Approaching Worldcon, and the Growing Fake Geek Girl Divide

Aug 01, 2013 09:33

Seanan McGuire did a Tumblr post recently about this sudden "credentials check" business sprouting up in the extended SF community. It makes a lot of good points about turning the "cred check" back on guys, who either don't like it or don't recognize that it's the same crap they're pulling, and also reminds us that hey? We all have things to be geeky about. That's fine. That's good. Enjoy the variety, dammit.

I discovered several fan communities at a small convention simply by wandering around, finding their parties attended but not crowded, and asking them what they were in to. And they were delighted to tell me what they loved enough to want to get together with other fans and talk about. They weren't snobby because I didn't know their thing, and they didn't try to convert me overnight. But they did make me appreciative of all the good things about Dr. Who, or the Browncoats...or any of several other areas of fandom. I'm not a huge anime fan, but I have several fine examples on my shelf, thanks to friends who are seriously into it. Same with manga. I pursue story. Does your "thing" have a corner with good story and characters? I'd be happy to visit.

But don't give me crap about having no street cred. I played that game long ago with the big boys. Because I didn't spend ten pages dissecting a spaceship or beating the physics into the ground in my SF, they decided I wasn't writing real SF.

Lots of vindication when they found the Titanic at the bottom of a cold cold ocean being devoured by mineral-leeching microbes.

I also cared about character growth and interaction. Girl cooties!

→ Record set:
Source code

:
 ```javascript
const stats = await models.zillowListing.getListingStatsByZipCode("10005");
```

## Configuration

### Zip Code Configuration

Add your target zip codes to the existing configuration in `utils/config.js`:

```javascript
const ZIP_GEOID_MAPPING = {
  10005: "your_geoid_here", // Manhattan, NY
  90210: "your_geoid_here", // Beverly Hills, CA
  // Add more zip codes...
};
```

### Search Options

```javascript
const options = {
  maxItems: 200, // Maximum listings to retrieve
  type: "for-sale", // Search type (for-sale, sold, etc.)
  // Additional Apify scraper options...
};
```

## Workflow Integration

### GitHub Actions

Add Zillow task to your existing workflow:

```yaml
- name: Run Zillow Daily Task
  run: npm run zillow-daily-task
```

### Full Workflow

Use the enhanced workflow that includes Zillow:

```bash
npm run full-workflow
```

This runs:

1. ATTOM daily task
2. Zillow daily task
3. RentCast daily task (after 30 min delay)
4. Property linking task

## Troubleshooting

→ Problem to solve: Reproduce the Worldcon blog post verbatim, starting with "Lots of vindication" and going on through "interaction. Girl cooties!".

→ Exercise output:
Lots of vindication when they found the Titanic at the bottom of a cold cold ocean being devoured by mineral-leeching microbes.

I also cared about character growth and interaction. Girl cooties!